Sales of fireworks permits take tumble
|StoryChat: Comment on this story|
By Will Hoover
Advertiser Staff Writer
By Will Hoover
For the first time in years, the number of fireworks permits Honolulu issued for O'ahu's annual New Year's Eve blowout parties did a flaming nose dive, and authorities think it's because there's been an explosion in paperless fireworks.
"Yep," said Dennis Taga, Satellite City Hall division chief. "It's down. The number of permits has been increasing every year before this."
This year, the permit count fell by 323 permits, from 4,995 at this time in 2005 to 4,672 in 2006.
Taga said the reason could be an increase in the sales of paperless fireworks, which do not require a $25 city permit to purchase. He suspects fireworks will be popping just as much as ever this year, despite the drop in permits.
"I noticed last year a lot of my neighbors were buying those paperless fireworks," Taga said. "They burn clean, they're just as loud and there's no rubbish. It's amazing. And, since you don't need a permit, I think a lot of people are going with that."
Jeff Cagaoan, assistant store manager of Don Quijote in Waipahu, didn't doubt it. Yesterday, the first day fireworks went on sale in Honolulu, he said so many customers were snatching up paperless firecrackers it was practically impossible to squeeze in to restock the shelves.
"What's hot is paperless crackers," Cagaoan said. "The initial reaction when they came in the door was a just a mob grabbing them by the cases. People were coming in and loading up two or three wagons at a time.
"Aside from the regular crackers that need the permits from the Satellite City Hall, paperless are the ones being bought out."
Lionel and Robin Agcaoili of Kailua pushed a single shopping cart loaded with, in addition to their 21-month-old daughter, Margaret, both traditional and paperless fireworks.
Armed with four permits, the couple managed to reach the checkout counter with about $200 worth of fireworks, which Lionel Agcaoili described as "small stuff compared to what some customers are getting."
Robin Agcaoili proved to have something of an encyclopedic knowledge when it came to paperless firecrackers.
"The reason why it's called paperless is because after it pops, there's no paper left over — there's no cleanup," she said. "It burns off everything — it's the type of paper they use. You don't have to sweep up anything, actually.

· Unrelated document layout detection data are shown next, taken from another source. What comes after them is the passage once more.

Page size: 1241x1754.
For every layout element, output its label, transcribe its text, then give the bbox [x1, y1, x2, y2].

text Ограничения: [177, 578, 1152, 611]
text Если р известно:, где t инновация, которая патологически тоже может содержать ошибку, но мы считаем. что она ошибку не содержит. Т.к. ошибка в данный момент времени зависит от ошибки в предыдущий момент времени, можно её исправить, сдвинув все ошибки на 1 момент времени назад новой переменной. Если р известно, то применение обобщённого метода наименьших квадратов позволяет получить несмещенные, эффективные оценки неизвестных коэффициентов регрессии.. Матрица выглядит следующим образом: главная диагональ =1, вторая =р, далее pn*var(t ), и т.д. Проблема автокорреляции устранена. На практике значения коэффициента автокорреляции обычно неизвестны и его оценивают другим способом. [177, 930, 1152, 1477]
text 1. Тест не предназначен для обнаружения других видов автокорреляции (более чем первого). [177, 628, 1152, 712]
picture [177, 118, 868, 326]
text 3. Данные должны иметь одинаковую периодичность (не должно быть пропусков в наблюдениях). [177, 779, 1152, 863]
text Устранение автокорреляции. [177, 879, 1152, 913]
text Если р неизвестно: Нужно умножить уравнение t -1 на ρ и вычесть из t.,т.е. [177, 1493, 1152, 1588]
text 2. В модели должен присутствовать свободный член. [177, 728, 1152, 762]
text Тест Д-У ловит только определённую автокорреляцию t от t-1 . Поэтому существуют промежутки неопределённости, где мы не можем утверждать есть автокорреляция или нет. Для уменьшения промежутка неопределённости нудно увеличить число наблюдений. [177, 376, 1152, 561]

"See," she said, holding up a package of paperless firecrackers. Through the cellophane, she pointed to a mass of skinny crackers constructed of gossamer-thin tissue wrappers containing less powder than regular firecrackers — the reason, she said, paperless don't require permits.

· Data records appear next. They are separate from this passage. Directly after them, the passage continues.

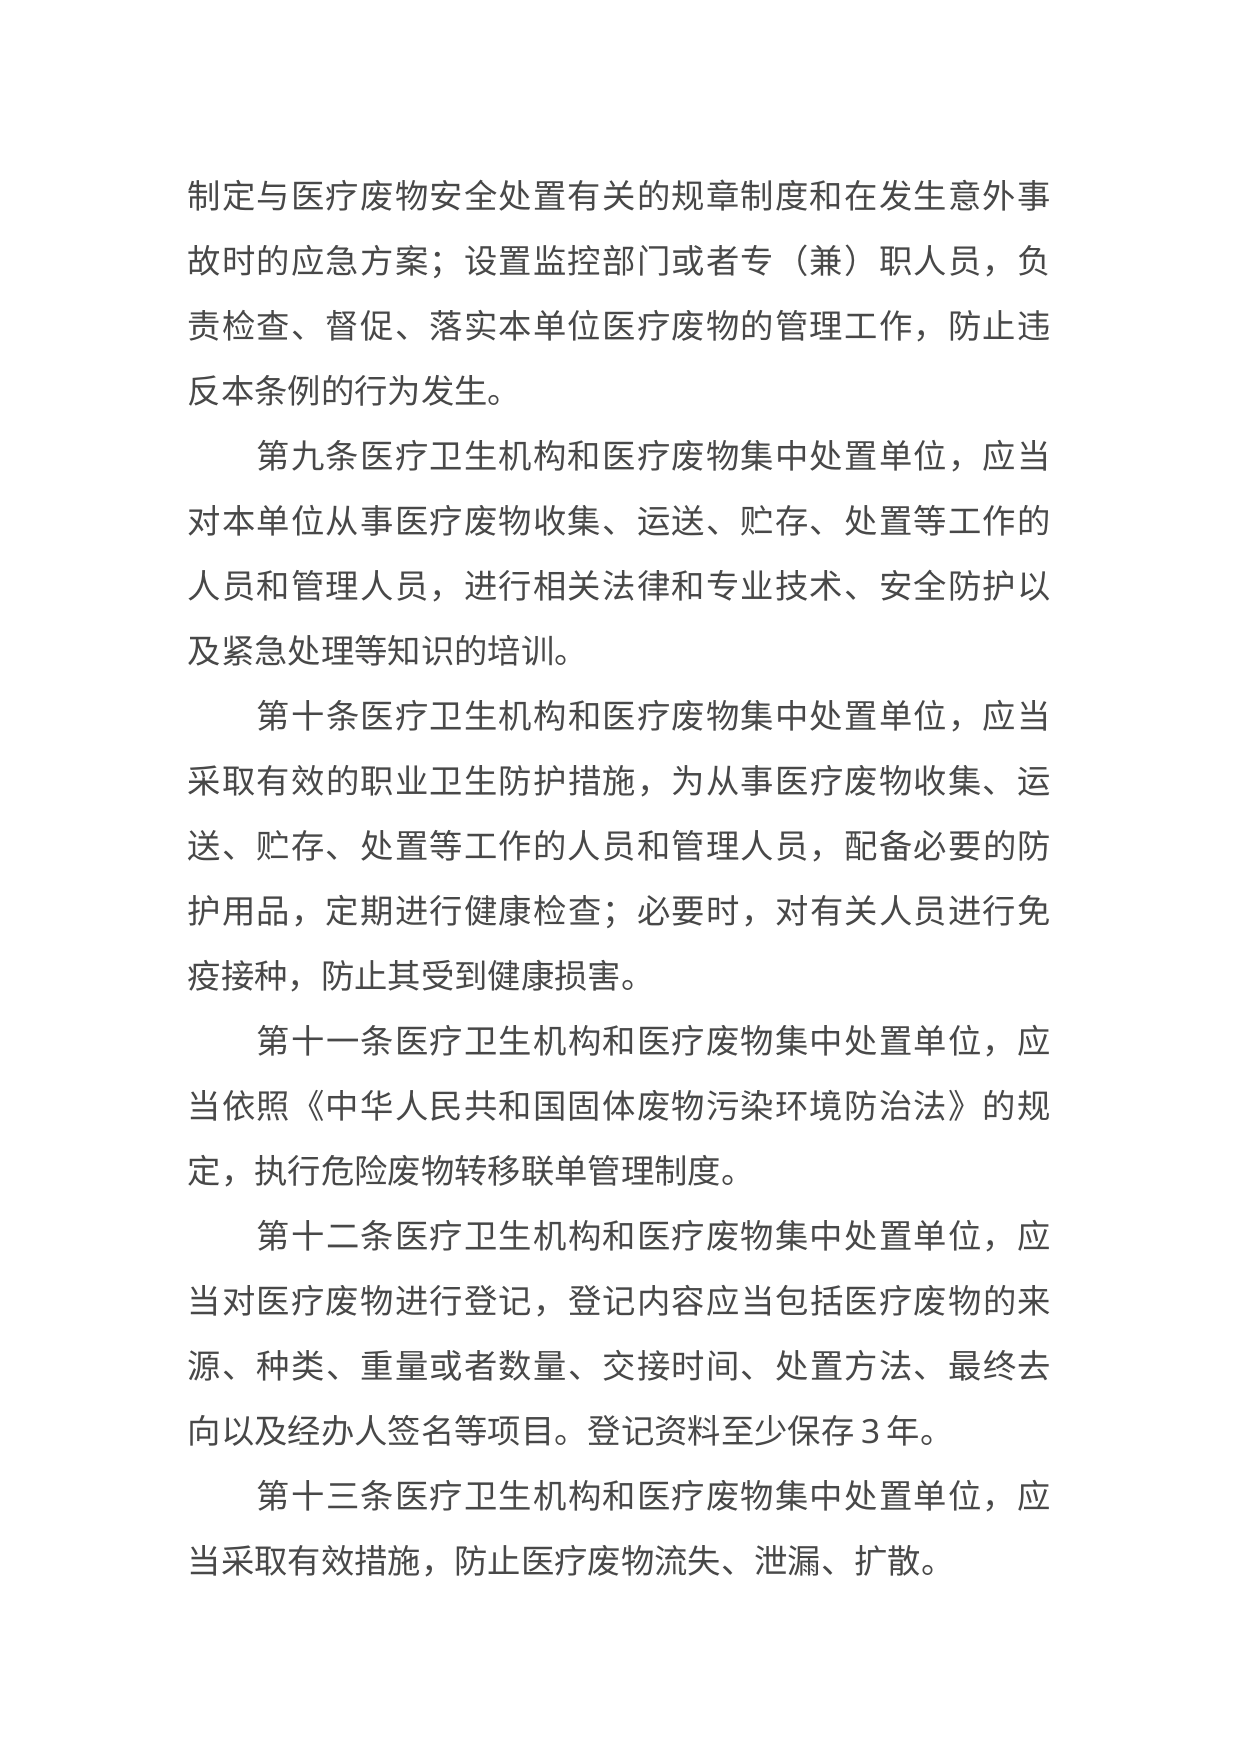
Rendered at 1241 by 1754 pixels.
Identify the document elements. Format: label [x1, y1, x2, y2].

text [187, 162, 1053, 1592]
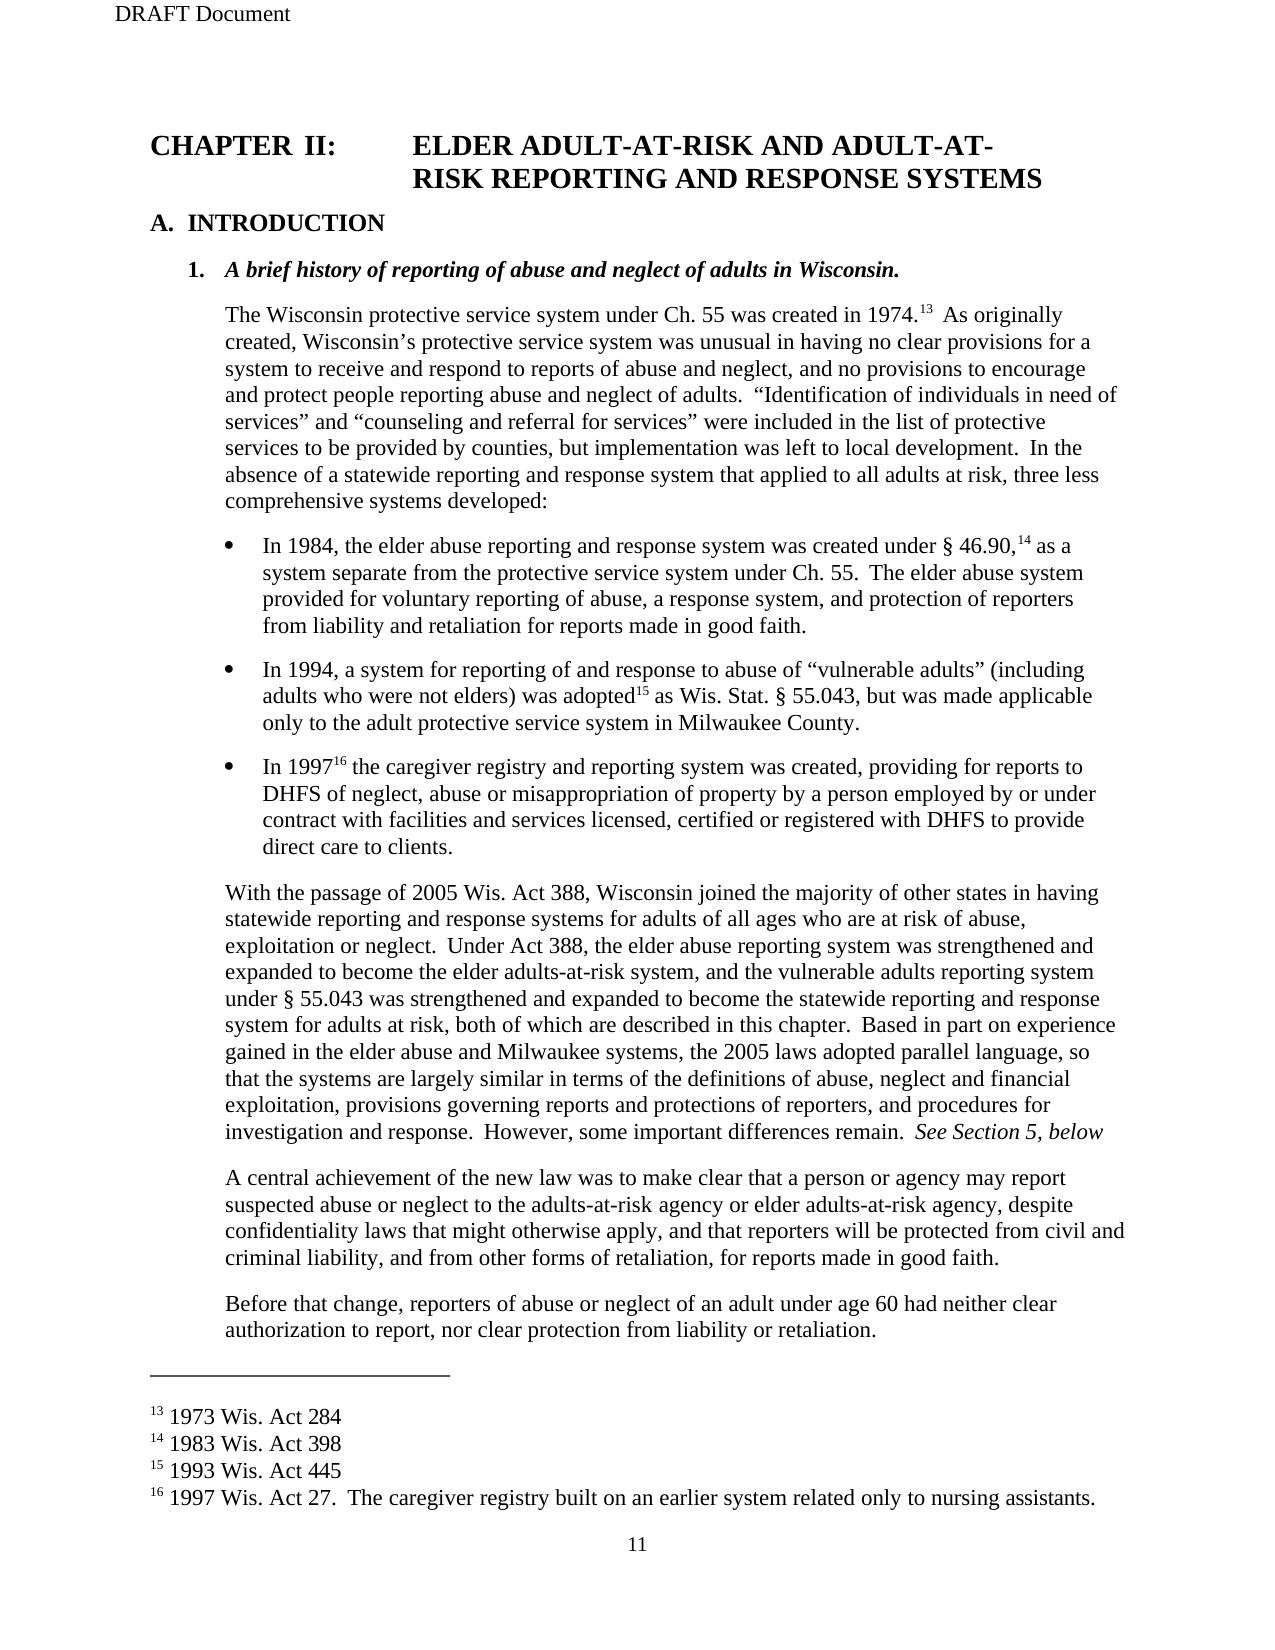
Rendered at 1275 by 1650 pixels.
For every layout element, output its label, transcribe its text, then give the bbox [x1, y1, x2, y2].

subtitle INTRODUCTION [150, 208, 1212, 237]
text With the passage of 2005 Wis. Act 388, Wisconsin joined the majority of other states in having statewide reporting and response systems for adults of all ages who are at risk of abuse, exploitation or neglect. Under Act 388, the elder abuse reporting system was strengthened and expanded to become the elder adults-at-risk system, and the vulnerable adults reporting system under § 55.043 was strengthened and expanded to become the statewide reporting and response system for adults at risk, both of which are described in this chapter. Based in part on experience gained in the elder abuse and Milwaukee systems, the 2005 laws adopted parallel language, so that the systems are largely similar in terms of the definitions of abuse, neglect and financial exploitation, provisions governing reports and protections of reporters, and procedures for investigation and response. However, some important differences remain. See Section 5, below [225, 879, 1118, 1144]
text A central achievement of the new law was to make clear that a person or agency may report suspected abuse or neglect to the adults-at-risk agency or elder adults-at-risk agency, despite confidentiality laws that might otherwise apply, and that reporters will be protected from civil and criminal liability, and from other forms of retaliation, for reports made in good faith. [225, 1164, 1125, 1270]
text 15 1993 Wis. Act 445 [150, 1457, 1212, 1483]
list In 1994, a system for reporting of and response to abuse of “vulnerable adults” (including adults who were not elders) was adopted15 as Wis. Stat. § 55.043, but was made applicable only to the adult protective service system in Milwaukee County. [225, 656, 1096, 736]
text 16 1997 Wis. Act 27. The caregiver registry built on an earlier system related only to nursing assistants. [150, 1484, 1212, 1510]
text The Wisconsin protective service system under Ch. 55 was created in 1974.13 As originally created, Wisconsin’s protective service system was unusual in having no clear provisions for a system to receive and respond to reports of abuse and neglect, and no provisions to encourage and protect people reporting abuse and neglect of adults. “Identification of individuals in need of services” and “counseling and referral for services” were included in the list of protective services to be provided by counties, but implementation was left to local development. In the absence of a statewide reporting and response system that applied to all adults at risk, three less comprehensive systems developed: [225, 302, 1123, 514]
subtitle CHAPTER II: ELDER ADULT-AT-RISK AND ADULT-AT-RISK REPORTING AND RESPONSE SYSTEMS [150, 129, 1063, 195]
list In 1984, the elder abuse reporting and response system was created under § 46.90,14 as a system separate from the protective service system under Ch. 55. The elder abuse system provided for voluntary reporting of abuse, a response system, and protection of reporters from liability and retaliation for reports made in good faith. [225, 532, 1084, 638]
text Before that change, reporters of abuse or neglect of an adult under age 60 had neither clear authorization to report, nor clear protection from liability or retaliation. [225, 1290, 1093, 1343]
subtitle A brief history of reporting of abuse and neglect of adults in Wisconsin. [187, 256, 1212, 282]
text 13 1973 Wis. Act 284 [150, 1403, 1212, 1429]
list In 199716 the caregiver registry and reporting system was created, providing for reports to DHFS of neglect, abuse or misappropriation of property by a person employed by or under contract with facilities and services licensed, certified or registered with DHFS to provide direct care to clients. [225, 753, 1097, 859]
text 14 1983 Wis. Act 398 [150, 1430, 1212, 1456]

"Paperless are cheaper but not as loud," Lionel Agcaoili added. "And there's mostly fire that you get, more than noise."
Honolulu Fire Department Capt. Kenison Tejada said all fireworks pose a danger — regular, paperless or "novelty," a term he described as misleading.
"Novelty — that's kind of a bad word for it in a way because people drop their guard when they hear that it's a 'novelty,'" Tejada said.

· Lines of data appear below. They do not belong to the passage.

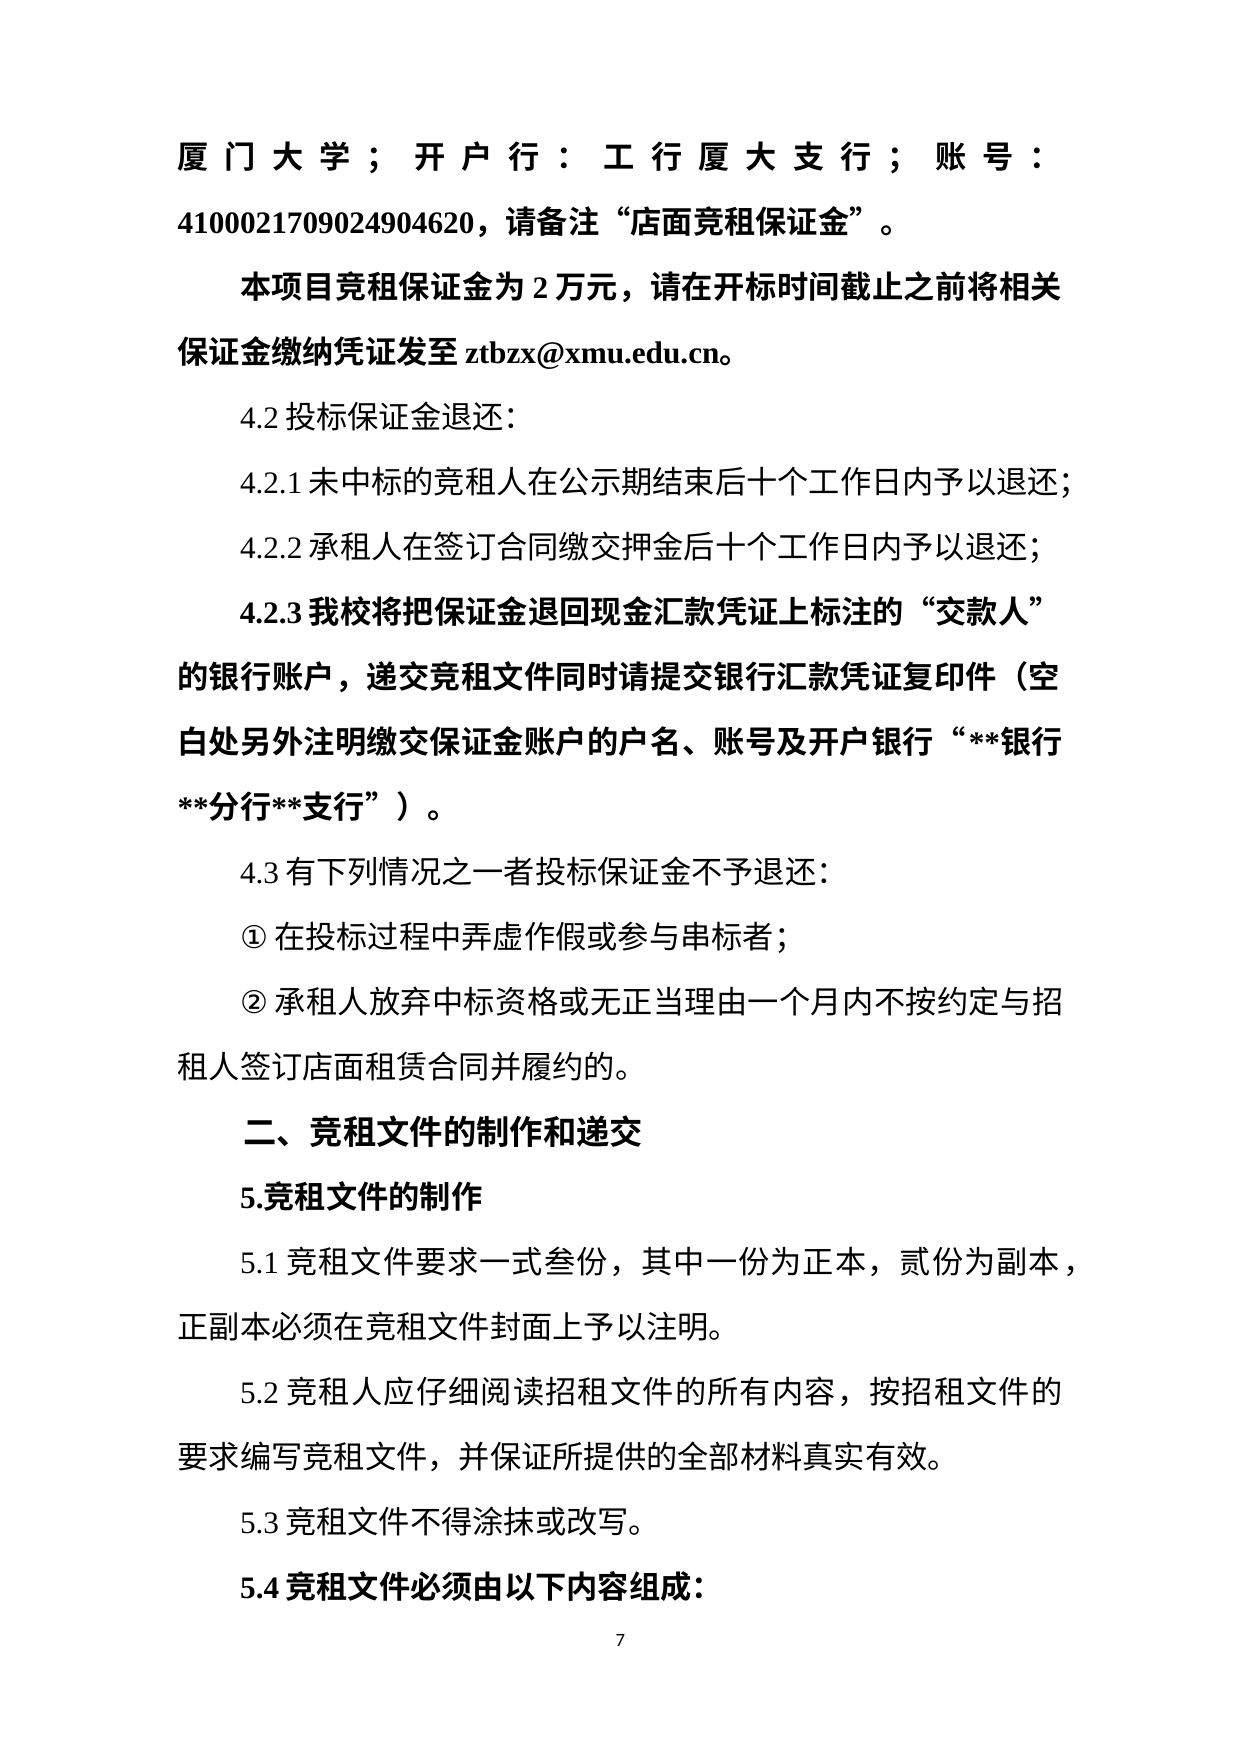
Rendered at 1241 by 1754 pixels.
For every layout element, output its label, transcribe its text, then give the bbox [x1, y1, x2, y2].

text 4.2.2承租人在签订合同缴交押金后十个工作日内予以退还； [240, 512, 1063, 577]
text ②承租人放弃中标资格或无正当理由一个月内不按约定与招租人签订店面租赁合同并履约的。 [177, 967, 1063, 1097]
text 二、竞租文件的制作和递交 [177, 1097, 1063, 1162]
text 5.竞租文件的制作 [177, 1162, 1063, 1227]
text 5.4竞租文件必须由以下内容组成： [177, 1552, 1063, 1617]
text 5.3竞租文件不得涂抹或改写。 [177, 1487, 1063, 1552]
text 4.3有下列情况之一者投标保证金不予退还： [177, 837, 1063, 902]
text 4.2.1未中标的竞租人在公示期结束后十个工作日内予以退还； [240, 447, 1063, 512]
text ①在投标过程中弄虚作假或参与串标者； [177, 902, 1063, 967]
text 本项目竞租保证金为2万元，请在开标时间截止之前将相关保证金缴纳凭证发至ztbzx@xmu.edu.cn。 [177, 252, 1063, 382]
text 5.2竞租人应仔细阅读招租文件的所有内容，按招租文件的要求编写竞租文件，并保证所提供的全部材料真实有效。 [177, 1357, 1063, 1487]
text 4.2投标保证金退还： [177, 382, 1063, 447]
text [177, 122, 1063, 252]
text 4.2.3我校将把保证金退回现金汇款凭证上标注的“交款人”的银行账户，递交竞租文件同时请提交银行汇款凭证复印件（空白处另外注明缴交保证金账户的户名、账号及开户银行“**银行**分行**支行”）。 [177, 577, 1063, 837]
text 5.1竞租文件要求一式叁份，其中一份为正本，贰份为副本，正副本必须在竞租文件封面上予以注明。 [177, 1227, 1063, 1357]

" 'Novelties' are the ones that shoot sparks out, streamers and so forth. It's all those big packs with the shooting fountains."
Ala Kam, salesman at Pacific Fireworks, half a block from Don Quijote, was doing brisk sales of some fireworks called Waikiki Lights — which, like paperless fireworks, don't require a permit to purchase.
"It's been our biggest seller," said Kam of the fountain packs that last six minutes or more, and sell for just under $30 a package. "It's lots of different colors and lots of crackling."
Tejada, who said that New Year's Eve traditionally has been the fire department's busiest night of the year, would like to see something decline besides the number of fireworks permits this year.
"We want to report no injuries and no casualties on New Year's Day," he said. "That hasn't happened before. Every year, someone gets hurt."